Emotions are part of our brain chemistry, I believe, and as such are very much part of our human dimension. They are a barometer and let us know what is going on internally.

The soul is what connects us to All That Is, in whatever manner someone interprets that. I think of it as the Group Consciousness.


Peace,

~Ch

thailandchani said...

Amusing, I think you are right on many counts. Dreams don't always come true. That is probably why I am not one who holds much stock in prayer. Meditation is good because it clears our mind to help us determine what is really important and what isn't, connects us to the group consciousness a bit more.

Telling someone to just put it out to the universe is really a way of saying, "this isn't something I can answer" but trying to be comforting. Beyond that, in a physical universe than operates on a fairly predictable dialectic, the evidence to support "putting something out to the universe" doesn't really exist. However, taking action based on a thought very well could work.

Often the trouble is just knowing what action to take.


Peace,

~Ch

Girlplustwo said...

I am very much enjoying your posts on these topics and the subsequent comments.

I am echoing here...but I think if we can allow ourselves to experience things the way that make sense to us, rather than the carbon copy ways of expectation then we allow a whole new opportunity to arise - sparks, no sparks, whatever. whatever works for us.

The Atavist said...

Wow, Chani... you are writing these really mind-bending posts at the worst possible time for me, a time when I have been trying to squeeze some extra moments out of each day by blogging and commenting less, if only until I get caught up a bit.

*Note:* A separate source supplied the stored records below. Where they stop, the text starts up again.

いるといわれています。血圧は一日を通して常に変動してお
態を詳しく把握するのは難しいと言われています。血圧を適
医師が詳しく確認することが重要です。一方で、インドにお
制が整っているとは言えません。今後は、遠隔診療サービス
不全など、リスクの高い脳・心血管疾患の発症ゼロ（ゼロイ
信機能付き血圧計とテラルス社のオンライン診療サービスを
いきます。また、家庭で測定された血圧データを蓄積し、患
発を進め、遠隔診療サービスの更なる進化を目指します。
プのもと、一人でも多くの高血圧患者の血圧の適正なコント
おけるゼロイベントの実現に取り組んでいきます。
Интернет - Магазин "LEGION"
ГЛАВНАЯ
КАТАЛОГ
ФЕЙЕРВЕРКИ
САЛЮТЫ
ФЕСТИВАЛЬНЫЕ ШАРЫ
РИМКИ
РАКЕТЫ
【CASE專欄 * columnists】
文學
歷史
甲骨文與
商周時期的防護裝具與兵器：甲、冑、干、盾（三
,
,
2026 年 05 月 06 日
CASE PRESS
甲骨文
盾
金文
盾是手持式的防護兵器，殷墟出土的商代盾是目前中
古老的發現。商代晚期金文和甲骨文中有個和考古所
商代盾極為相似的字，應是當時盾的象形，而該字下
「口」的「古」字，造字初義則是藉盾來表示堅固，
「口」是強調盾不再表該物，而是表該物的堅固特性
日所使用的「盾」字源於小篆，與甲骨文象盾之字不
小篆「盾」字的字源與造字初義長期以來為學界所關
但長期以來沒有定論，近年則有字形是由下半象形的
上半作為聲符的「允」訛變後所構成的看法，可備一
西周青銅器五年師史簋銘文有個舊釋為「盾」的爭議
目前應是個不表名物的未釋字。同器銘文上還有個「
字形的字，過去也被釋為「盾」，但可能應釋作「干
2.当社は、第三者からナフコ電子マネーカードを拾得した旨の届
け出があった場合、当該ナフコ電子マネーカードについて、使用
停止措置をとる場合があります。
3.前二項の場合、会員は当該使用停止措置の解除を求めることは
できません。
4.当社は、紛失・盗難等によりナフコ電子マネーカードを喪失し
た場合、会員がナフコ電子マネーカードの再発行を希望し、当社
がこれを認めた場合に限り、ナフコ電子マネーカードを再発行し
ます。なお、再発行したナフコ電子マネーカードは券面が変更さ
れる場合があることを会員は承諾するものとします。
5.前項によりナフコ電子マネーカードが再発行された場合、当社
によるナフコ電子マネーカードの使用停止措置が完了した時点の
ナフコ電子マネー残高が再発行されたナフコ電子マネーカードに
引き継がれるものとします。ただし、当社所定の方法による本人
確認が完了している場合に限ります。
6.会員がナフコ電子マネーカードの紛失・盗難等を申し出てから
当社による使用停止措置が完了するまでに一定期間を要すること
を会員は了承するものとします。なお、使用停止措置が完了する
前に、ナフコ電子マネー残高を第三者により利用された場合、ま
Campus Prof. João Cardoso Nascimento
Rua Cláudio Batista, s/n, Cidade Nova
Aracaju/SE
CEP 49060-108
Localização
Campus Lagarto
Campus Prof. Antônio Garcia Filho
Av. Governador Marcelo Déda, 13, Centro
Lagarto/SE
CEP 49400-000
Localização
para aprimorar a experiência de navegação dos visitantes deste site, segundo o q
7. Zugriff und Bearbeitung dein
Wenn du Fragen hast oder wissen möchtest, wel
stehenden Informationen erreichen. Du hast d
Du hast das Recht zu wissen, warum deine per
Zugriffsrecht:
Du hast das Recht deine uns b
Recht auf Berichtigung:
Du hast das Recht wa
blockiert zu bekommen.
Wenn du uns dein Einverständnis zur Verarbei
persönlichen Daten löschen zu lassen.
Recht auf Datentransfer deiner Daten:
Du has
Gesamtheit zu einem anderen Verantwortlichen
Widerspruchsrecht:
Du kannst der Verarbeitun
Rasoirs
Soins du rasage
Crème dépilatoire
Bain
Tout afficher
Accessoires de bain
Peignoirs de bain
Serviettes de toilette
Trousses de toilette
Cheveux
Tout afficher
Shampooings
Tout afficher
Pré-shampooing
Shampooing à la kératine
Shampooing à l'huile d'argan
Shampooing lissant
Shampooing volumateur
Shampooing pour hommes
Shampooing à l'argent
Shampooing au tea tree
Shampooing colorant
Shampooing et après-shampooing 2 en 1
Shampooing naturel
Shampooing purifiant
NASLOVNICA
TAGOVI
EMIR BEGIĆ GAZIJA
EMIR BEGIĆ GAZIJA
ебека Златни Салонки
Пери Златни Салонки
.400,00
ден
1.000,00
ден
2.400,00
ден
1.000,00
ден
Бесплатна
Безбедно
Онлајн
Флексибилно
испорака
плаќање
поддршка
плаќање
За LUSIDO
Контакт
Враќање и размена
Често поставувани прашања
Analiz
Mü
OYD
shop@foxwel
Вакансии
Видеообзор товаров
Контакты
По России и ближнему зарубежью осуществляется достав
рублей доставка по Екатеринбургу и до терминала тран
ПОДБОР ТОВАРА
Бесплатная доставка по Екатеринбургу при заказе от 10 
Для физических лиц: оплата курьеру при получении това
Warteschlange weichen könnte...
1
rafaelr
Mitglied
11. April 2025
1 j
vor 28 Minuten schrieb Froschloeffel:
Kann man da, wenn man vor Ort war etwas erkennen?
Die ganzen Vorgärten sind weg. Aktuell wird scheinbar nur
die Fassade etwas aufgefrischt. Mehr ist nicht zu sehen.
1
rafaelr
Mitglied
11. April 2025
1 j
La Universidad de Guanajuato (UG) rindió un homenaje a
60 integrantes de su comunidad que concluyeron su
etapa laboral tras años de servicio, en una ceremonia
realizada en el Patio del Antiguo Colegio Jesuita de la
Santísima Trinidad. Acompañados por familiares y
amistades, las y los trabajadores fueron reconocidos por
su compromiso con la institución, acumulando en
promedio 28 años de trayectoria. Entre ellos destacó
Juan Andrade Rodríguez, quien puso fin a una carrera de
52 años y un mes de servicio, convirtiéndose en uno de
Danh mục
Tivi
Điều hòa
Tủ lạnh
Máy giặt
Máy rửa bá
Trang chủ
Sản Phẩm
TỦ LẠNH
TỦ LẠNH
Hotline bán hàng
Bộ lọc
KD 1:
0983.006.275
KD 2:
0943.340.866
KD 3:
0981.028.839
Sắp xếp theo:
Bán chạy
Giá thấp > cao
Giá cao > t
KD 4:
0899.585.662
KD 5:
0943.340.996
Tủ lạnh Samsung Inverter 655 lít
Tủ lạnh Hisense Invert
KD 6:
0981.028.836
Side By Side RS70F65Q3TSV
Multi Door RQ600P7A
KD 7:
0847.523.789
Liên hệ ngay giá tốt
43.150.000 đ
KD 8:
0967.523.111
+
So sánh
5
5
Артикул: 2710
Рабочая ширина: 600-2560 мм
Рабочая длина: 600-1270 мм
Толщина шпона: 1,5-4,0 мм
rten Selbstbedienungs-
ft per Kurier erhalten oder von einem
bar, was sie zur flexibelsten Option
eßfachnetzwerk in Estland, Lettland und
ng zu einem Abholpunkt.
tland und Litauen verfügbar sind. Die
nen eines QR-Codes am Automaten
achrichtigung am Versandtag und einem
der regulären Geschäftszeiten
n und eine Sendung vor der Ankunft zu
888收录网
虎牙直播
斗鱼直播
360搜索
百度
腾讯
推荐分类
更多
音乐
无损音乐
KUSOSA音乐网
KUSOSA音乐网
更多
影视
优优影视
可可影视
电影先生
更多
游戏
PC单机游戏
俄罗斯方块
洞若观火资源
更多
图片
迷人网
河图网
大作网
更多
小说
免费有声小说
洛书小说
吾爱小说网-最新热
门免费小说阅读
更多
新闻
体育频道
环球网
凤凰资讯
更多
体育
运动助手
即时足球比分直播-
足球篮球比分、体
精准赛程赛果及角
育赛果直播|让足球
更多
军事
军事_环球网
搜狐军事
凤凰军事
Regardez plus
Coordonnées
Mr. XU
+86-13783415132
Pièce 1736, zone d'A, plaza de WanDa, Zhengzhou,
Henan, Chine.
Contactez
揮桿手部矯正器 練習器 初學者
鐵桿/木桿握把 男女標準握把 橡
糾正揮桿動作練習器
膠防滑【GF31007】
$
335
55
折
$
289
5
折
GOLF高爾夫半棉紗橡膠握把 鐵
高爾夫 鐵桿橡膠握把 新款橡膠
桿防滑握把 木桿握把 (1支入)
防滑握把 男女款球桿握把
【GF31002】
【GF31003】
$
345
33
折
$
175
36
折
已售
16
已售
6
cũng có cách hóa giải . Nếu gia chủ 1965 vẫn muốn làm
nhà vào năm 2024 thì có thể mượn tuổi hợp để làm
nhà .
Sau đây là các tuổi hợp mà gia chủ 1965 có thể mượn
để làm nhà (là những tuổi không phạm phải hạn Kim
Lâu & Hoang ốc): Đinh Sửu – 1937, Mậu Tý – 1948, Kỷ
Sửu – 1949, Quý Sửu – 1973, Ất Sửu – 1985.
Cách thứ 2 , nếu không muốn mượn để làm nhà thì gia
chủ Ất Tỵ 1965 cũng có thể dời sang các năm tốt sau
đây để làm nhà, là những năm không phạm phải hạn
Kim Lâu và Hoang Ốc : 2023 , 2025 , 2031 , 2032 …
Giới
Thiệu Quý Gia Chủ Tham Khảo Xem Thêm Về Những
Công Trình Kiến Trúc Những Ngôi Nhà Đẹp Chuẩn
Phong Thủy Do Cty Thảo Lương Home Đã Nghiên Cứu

I both agree and disagree with your positions. How's that for some serious fence straddling? Actually, I would love to respond to these things in detail. Would you allow me to do so on my own blog, and reference you as the one who got me thinking about these topics? I'll try to do so in the next few days sometime. The whole male/female dichotomy is something that has had me puzzled for a long, long time.

Girlplustwo said...

digging Atavist's comment. i look forward to more of this.

thailandchani said...

Jen, I will look forward to hearing what he has to say as well. Everyone seems to have something interesting to say.

I'm working on a post for tomorrow on "The Secret". That should bring out some opinions. :)


~C

LittlePea said...

What? Deficiency? No! That's so normal. You have your own likes and dislikes just as the rest of us. I love what you said about expectations being planned resentments. That's so spot on. Romance is so contrived and lasts about five minutes. Most of the time it exists only on TV. Dating is such a strange ritual and full of silly rules. If we can still be attracted and care about and be good to someone after we/he/she take our masks off and get to the truth of ourselves...that's the key. And actually I do believe that love, lust, and like are chemical-driven too.

heartinsanfrancisco said...

Dreams are fine because they tell us what we want. They rarely come true, however, without action.

I am deeply grateful that I don't have to go through the mating dance I see around me, the absolute low-point of which might be "speed dating. Men and women line up facing each other like a Virginia Reel, and the men's line moves so that each man and each woman get to "converse" for 5 minutes. Then the line moves on, and the next lucky shooter appears. This is scary as hell.
Those people might as well be soap powder or slabs of beef at auction.

Man-catching magazines like Cosmo strike me as both offensive and hilarious. Between the makeup and the clothing and the implants and all the other additives, is there anything even slightly real in there anymore? I think not. And they make the rest of us look bad besides.